What to produce: Extend the question below about reading console input asynchronously on Windows with Boost.Asio, starting right after its final sentence.

START Given text

问题
I found this question which asks how to read input asynchronously, but will only work with POSIX stream descriptors, which won't work on Windows. So, I found this tutorial which shows that instead of using a POSIX stream descriptor I can use a boost::asio::windows::stream_handle
.
Following both examples I came up with the code below. When I run it, I cannot type anything into the command prompt, as the program immediately terminates. I'd like it to capture any input from the user, possibly into a std::string
, while allowing other logic within my program to execute (i.e. perform asynchronous I/O from a Windows console).
Essentially, I'm trying to avoid blocking my program when it attempts to read from stdin
. I do not know if this is possible in Windows, as I also found this post which details problems another user encountered when trying to do the same thing.

END Given text
START Data provided

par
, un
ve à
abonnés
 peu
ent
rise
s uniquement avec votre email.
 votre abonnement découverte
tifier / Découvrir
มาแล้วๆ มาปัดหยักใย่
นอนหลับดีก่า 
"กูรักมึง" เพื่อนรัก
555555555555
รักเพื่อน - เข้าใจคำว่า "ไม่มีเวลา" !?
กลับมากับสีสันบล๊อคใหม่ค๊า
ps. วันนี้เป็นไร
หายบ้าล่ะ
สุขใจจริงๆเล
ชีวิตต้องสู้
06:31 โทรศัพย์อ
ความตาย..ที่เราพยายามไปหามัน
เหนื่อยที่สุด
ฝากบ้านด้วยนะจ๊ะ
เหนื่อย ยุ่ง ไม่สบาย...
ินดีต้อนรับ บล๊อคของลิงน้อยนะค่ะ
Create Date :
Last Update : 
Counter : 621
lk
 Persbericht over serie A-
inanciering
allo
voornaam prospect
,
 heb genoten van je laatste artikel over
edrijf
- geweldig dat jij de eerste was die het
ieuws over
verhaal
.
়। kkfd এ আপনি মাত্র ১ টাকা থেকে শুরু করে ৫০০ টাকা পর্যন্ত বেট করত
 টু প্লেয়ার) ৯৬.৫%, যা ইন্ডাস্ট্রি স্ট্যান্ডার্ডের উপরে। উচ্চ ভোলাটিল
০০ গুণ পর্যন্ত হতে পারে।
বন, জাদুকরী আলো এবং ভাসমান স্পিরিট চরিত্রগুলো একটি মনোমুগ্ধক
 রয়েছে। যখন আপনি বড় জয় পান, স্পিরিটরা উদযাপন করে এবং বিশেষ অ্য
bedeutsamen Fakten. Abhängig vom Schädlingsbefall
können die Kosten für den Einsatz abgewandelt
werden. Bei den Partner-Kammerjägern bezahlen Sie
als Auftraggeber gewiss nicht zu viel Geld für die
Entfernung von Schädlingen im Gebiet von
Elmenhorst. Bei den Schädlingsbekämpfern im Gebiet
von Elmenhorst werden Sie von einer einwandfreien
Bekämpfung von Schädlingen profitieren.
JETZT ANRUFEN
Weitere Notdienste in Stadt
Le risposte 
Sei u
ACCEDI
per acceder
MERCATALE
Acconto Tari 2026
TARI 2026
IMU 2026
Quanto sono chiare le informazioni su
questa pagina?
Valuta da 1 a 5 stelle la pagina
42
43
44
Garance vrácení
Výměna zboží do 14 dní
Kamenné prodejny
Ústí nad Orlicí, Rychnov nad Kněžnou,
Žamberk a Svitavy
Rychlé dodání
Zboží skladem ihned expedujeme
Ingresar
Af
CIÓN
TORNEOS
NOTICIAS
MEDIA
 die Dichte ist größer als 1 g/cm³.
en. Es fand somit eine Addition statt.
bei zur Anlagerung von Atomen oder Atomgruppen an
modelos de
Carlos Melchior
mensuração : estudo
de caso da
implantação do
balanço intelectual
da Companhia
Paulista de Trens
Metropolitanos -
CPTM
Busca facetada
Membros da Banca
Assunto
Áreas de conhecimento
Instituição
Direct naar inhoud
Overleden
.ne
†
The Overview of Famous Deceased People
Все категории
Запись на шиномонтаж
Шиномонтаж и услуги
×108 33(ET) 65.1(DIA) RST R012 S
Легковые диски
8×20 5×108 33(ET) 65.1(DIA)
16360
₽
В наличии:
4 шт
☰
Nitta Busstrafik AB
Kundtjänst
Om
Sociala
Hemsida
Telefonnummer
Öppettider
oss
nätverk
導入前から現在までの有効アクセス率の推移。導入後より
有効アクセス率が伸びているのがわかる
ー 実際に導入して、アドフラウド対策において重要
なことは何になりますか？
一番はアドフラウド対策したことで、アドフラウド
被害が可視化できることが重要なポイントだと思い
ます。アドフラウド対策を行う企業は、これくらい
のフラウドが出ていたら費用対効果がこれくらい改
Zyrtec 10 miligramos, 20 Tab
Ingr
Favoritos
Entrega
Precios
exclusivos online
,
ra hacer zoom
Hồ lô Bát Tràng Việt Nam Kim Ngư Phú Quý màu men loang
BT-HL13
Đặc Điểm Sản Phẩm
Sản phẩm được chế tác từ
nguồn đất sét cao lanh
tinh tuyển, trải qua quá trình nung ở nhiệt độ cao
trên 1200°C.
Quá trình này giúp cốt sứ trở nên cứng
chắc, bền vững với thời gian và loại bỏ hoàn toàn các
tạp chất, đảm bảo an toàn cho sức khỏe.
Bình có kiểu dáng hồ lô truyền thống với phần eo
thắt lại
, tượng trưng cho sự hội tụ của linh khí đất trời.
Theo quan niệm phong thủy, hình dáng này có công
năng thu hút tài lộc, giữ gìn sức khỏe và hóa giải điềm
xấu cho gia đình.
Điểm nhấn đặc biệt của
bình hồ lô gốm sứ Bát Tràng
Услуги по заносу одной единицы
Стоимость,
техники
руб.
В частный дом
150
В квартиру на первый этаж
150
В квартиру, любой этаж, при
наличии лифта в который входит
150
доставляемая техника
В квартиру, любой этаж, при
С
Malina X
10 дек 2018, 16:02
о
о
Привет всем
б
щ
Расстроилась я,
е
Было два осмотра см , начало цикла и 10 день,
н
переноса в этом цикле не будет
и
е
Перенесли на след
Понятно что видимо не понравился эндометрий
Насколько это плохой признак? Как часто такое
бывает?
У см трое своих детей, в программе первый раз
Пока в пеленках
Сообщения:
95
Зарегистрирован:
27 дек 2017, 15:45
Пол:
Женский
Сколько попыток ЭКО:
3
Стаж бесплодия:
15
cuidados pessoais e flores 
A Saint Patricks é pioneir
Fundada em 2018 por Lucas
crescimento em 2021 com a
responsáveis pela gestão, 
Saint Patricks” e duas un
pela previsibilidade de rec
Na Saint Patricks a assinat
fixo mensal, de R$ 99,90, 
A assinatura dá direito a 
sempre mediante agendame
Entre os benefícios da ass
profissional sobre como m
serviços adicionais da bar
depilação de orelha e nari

END Data provided

Answer section:
#define _WIN32_WINNT 0x0501
#define INPUT_BUFFER_LENGTH 512
#include <cstdio>
#include <iostream>
#define BOOST_THREAD_USE_LIB // For MinGW 4.5 - (https://svn.boost.org/trac/boost/ticket/4878)
#include <boost/bind.hpp>
#include <boost/asio.hpp>
class Example {
public:
Example( boost::asio::io_service& io_service)
: input_buffer( INPUT_BUFFER_LENGTH), input_handle( io_service)
{
// Read a line of input.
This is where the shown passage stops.